# Free photo editing software



## sailor86 (Feb 18, 2009)

Although Gimp seems like a very versatile software, the support is terrible. A good deal of the time I cannot connect with the website. So I'm seeking out an alternative free software package that includes layering. Does Paint.Net fit the bill?


----------



## Wrench97 (May 10, 2008)

Paint.net does but I found gimp easier to use.


----------



## sailor86 (Feb 18, 2009)

But I have a hard time accessing their website for support. Perhaps you can help me. I was following the directions on removing background. I outlined the image, created the "crawling ants", hit Delete like instructed but instead of deleting the background, it deleted the object. What did I do wrong?


----------



## zuluclayman (Dec 16, 2005)

In all image manipulation software the area within the "crawling ants" is what is selected therefore is what is affected if you hit delete - or apply any other effect/command.
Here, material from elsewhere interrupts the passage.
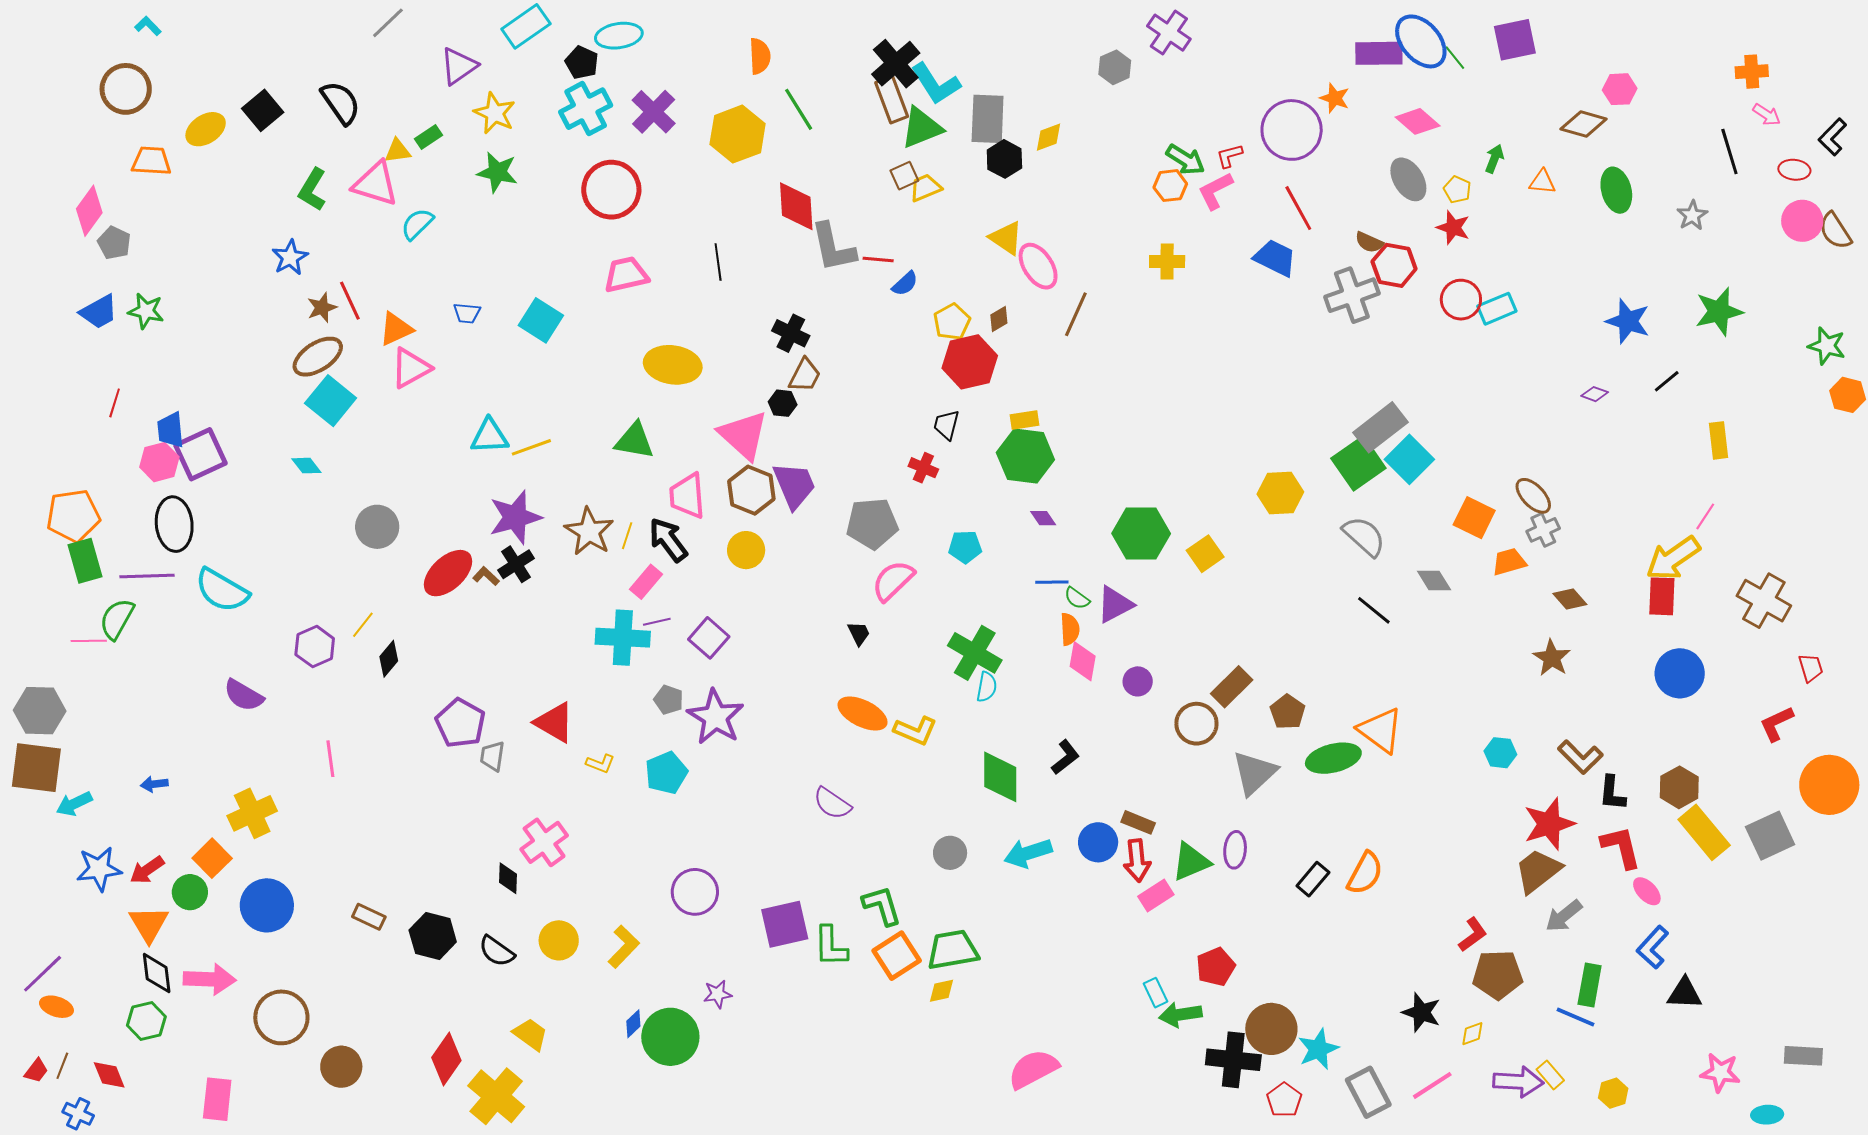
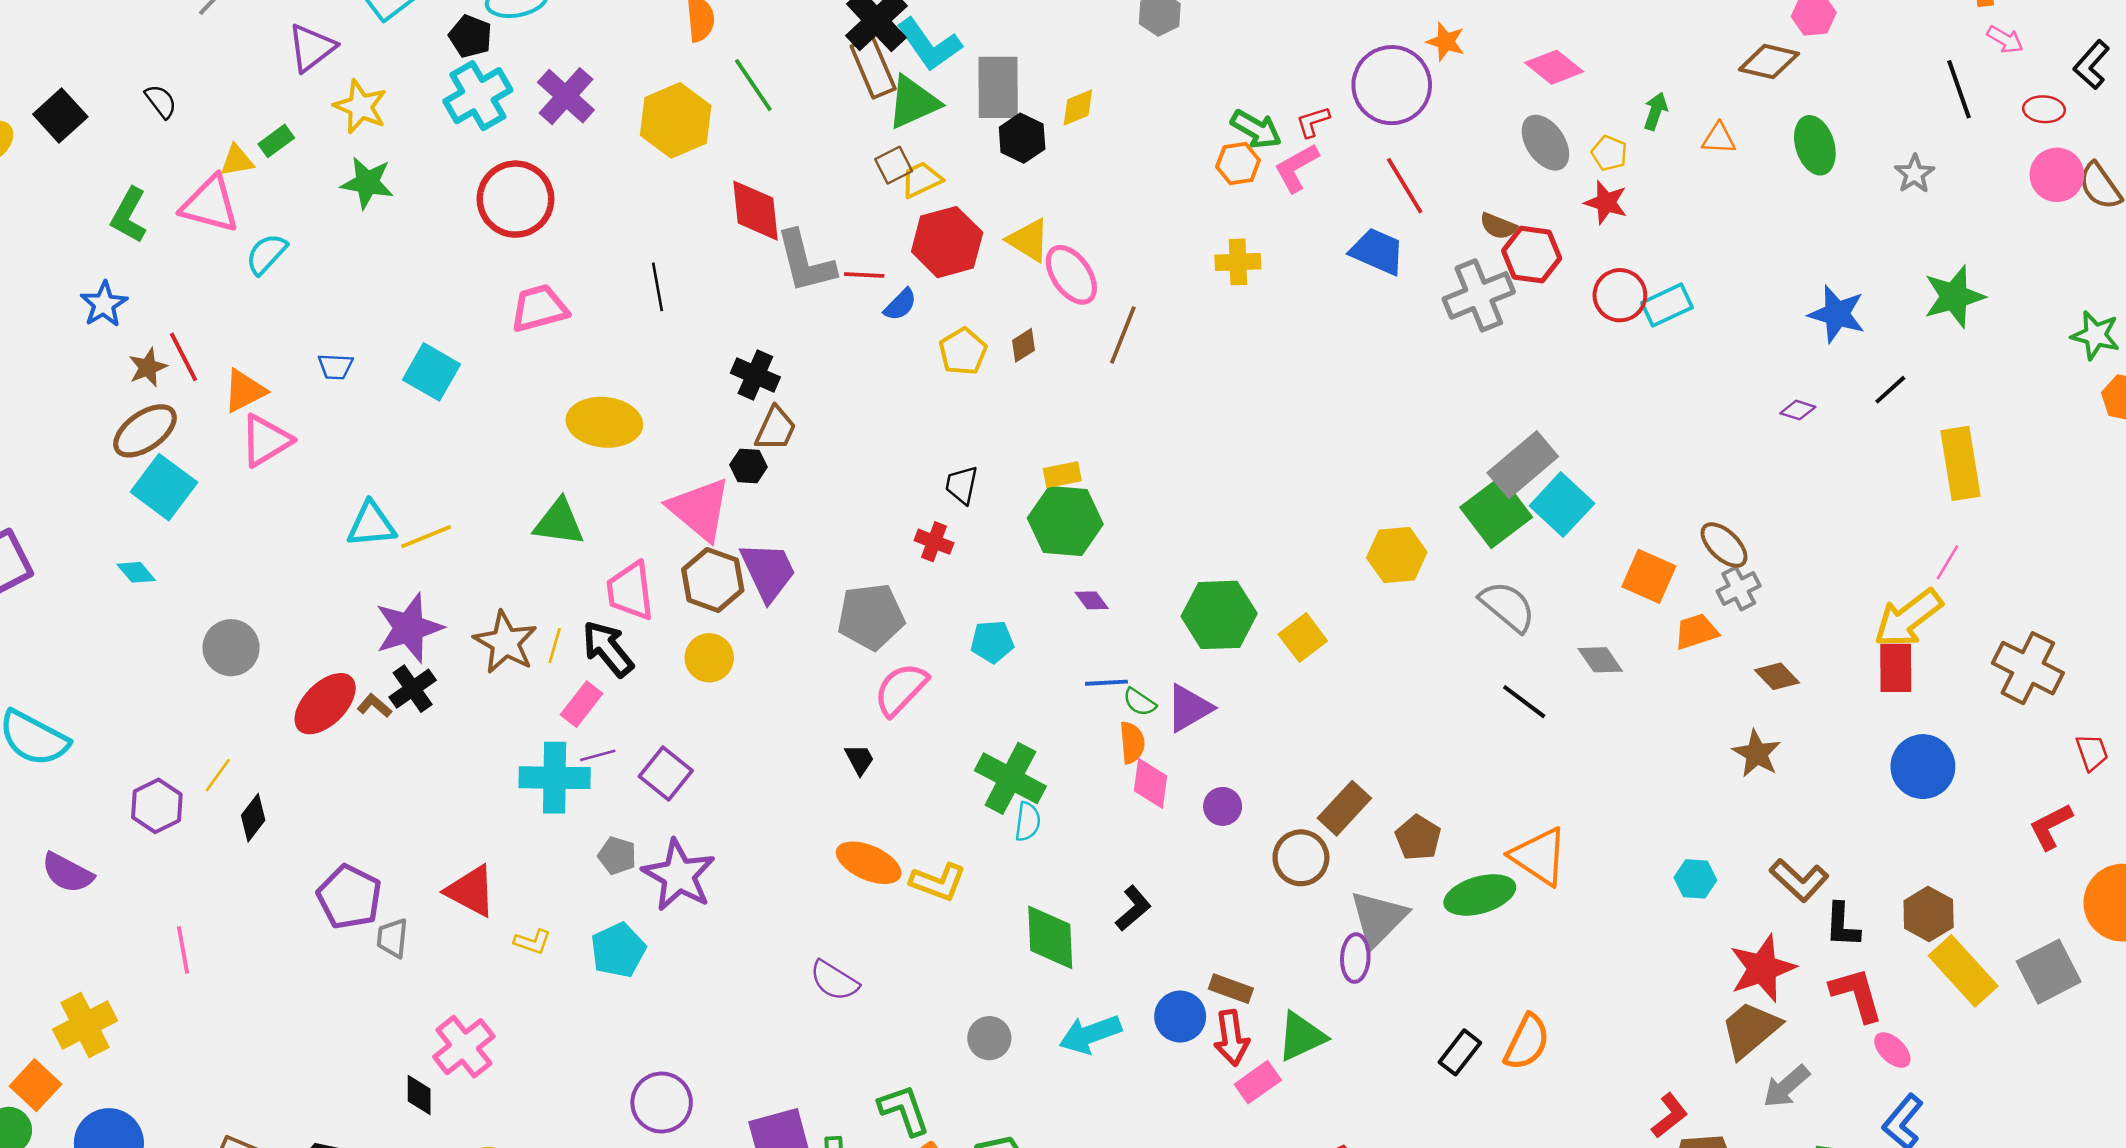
black semicircle: (341, 103) -> (161, 101), size x0.6
red hexagon: (970, 362) -> (947, 242), moved
yellow rectangle: (1718, 440) -> (1960, 463), size x1.5
purple ellipse: (1235, 850) -> (1355, 958), moved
To delete the background you can do what you have done which is to select the image, then go to "Selection" menu and choose "Inverse" or "Invert selection" (I no longer have GIMP on my current comp so am trying to remember command names used - I use Photoshop and some are named differently but do the same thing :grin

This will then make the background be the area selected - you should see the "crawling ants" move to be surrounding the background - then just hit Delete and the background will disappear.


----------